What the exercise asks: Please judge whether each of the following statements agrees with the messaging design notes, giving yes or no and quoting the deciding words of the notes: 1. Presence is replicated to the standby region. 2. Edits and deletes are resolved with last-writer-wins per event type. 3. Wall-clock time is used to order messages within a chat.

Document extract:
================================

I: Multi-device synchronization details?

C: - Model - Each device is first-class; per-device queues ensure independent reliable delivery - Sync - Sender sends to all linked devices of recipient and to all of sender’s devices (for outbox consistency) - Devices use per-chat “clock” (vector or lamport-like with per-sender counters) to reconcile/order - History sync for newly linked device: - Sender (or another authorized device) shares recent history via encrypted transfer (out-of-band) or via server-stored encrypted backups (if user opted-in, zero-knowledge encryption) - Conflict handling - Edits/deletes (if supported) propagate as new events referencing msg_id; last-writer-wins per event type with timestamps

I: How do you run in multiple regions?

C: - Strategy - Edge-local ingress; route to “home region” for chat/device metadata to ensure consistent membership; or use globally consistent metadata store (with performance tradeoffs) - Message queues are region-local to the home region of recipient device; cross-region replication only for failover - Replication - Async replication of device queues to warm standby in paired region; RPO minutes - Presence is region-local; not replicated (ephemeral) - Failover - If home region down: flip routing to standby; deliver from replicated queues; accept that some read receipts and presence drop temporarily; eventual reconciliation on recovery - IDs - Snowflake-like IDs embed region/shard/time for ordering and routing

I: Capacity planning rough math?

C: - Messaging - 100B/day → ~1.16M/sec avg; peak ~10–20M/sec - Fanout multiplier: average devices per user ~1.5; for groups average member devices could be ~50–200; cache group memberships aggressively - Storage - If server stores only encrypted envelopes + metadata for 30 days: assume 100 bytes metadata + 300 bytes envelope avg → ~40 KB per 100 messages; at 100B/day → ~4 PB/day raw; must limit retention aggressively (e.g., 1–7 days) and rely on client storage; deduplicate media via manifests - Use tiered storage: hot queues in fast KV, older in cheaper blob as segments with compaction - Throughput - Delivery Service must sustain 100k–500k concurrent WebSocket connections per node (OS tuning) with backpressure and message batching

I: Failure modes and mitigations?

C: - Mobile connectivity flaps: exponential backoff, resume cursors on reconnect, outbox retries with idempotency keys - Queue backlog/slow consumer: alerting, per-device throttles, sender warnings; optional back-pressure to senders for extreme cases - Push provider failure (APNs/FCM): retry with exponential backoff; alternative wake strategies; degrade to pull-only - Region outage: fail to standby; serve with degraded presence; reconcile receipts later - Clock skew: rely on monotonic counters in chat; wall-clock only for UX - Poison envelope: DLQ with inspection; block offending device; rotate keys as needed - Hot groups: shard fanout workers; rate-limit sender; coalesce typing/presence events

I: Abuse and trust in an E2EE system?

================================

Material supplied:
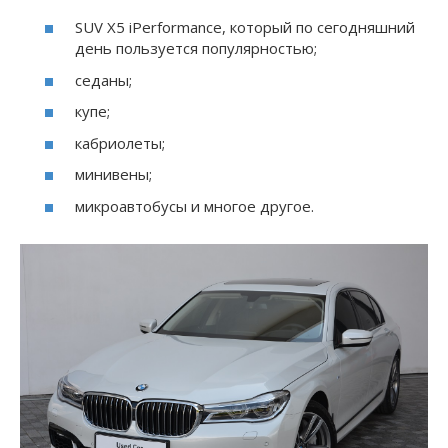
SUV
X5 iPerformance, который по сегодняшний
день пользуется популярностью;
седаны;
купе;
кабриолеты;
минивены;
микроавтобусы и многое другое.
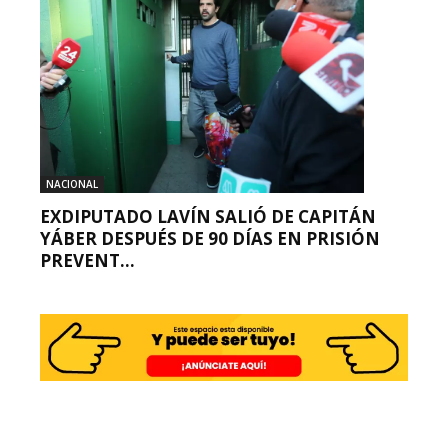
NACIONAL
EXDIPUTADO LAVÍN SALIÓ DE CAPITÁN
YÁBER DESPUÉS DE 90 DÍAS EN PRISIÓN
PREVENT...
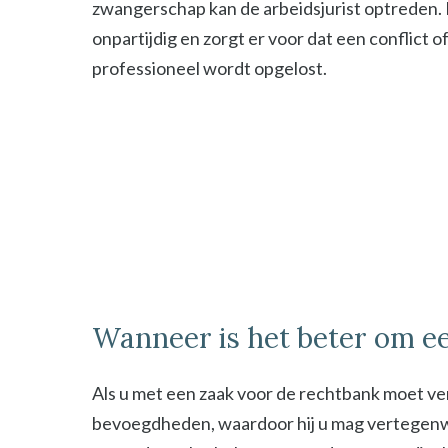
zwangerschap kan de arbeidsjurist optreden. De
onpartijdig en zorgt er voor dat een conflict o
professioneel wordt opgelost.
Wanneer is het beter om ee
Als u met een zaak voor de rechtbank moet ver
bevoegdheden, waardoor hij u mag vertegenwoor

================================

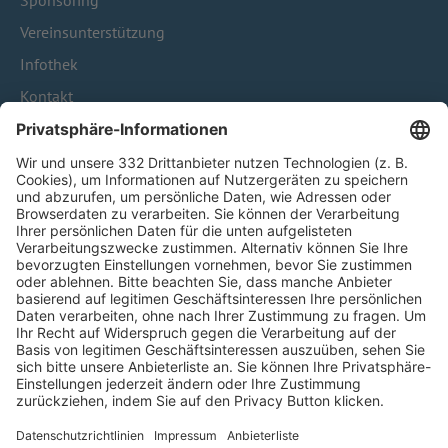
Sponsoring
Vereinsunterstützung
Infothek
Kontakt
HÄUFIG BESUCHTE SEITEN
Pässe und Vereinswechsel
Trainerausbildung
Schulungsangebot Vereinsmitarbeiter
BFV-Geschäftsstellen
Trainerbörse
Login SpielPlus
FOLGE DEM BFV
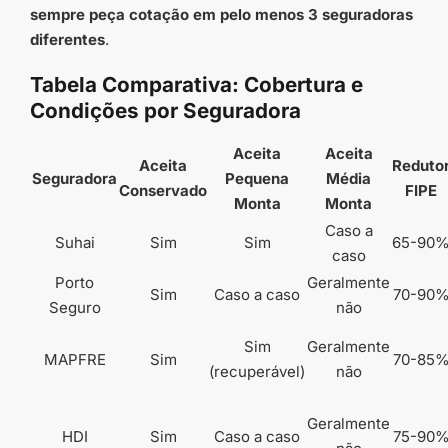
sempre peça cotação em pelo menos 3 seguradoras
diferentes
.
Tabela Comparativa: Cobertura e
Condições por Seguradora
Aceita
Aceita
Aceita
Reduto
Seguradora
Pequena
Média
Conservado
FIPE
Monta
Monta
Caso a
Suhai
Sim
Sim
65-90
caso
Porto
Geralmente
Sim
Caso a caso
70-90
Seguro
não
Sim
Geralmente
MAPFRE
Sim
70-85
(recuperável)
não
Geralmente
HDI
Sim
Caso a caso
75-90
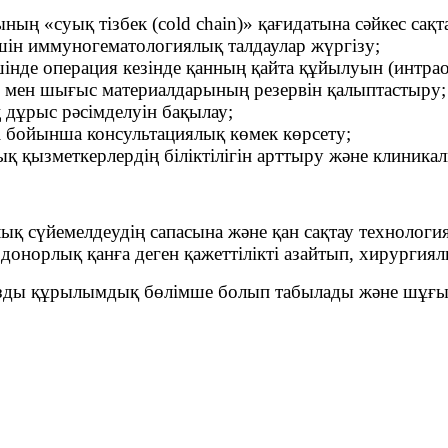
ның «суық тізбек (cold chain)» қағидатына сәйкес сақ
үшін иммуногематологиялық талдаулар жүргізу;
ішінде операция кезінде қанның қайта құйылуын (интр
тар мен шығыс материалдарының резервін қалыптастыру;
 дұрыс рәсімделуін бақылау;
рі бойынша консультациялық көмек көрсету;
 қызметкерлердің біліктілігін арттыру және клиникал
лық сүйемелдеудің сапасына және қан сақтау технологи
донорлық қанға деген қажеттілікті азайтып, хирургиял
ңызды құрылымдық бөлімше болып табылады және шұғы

================================

Completed task:
1. No: "Presence is region-local; not replicated (ephemeral)"
2. Yes: "last-writer-wins per event type with timestamps"
3. No: "rely on monotonic counters in chat; wall-clock only for UX"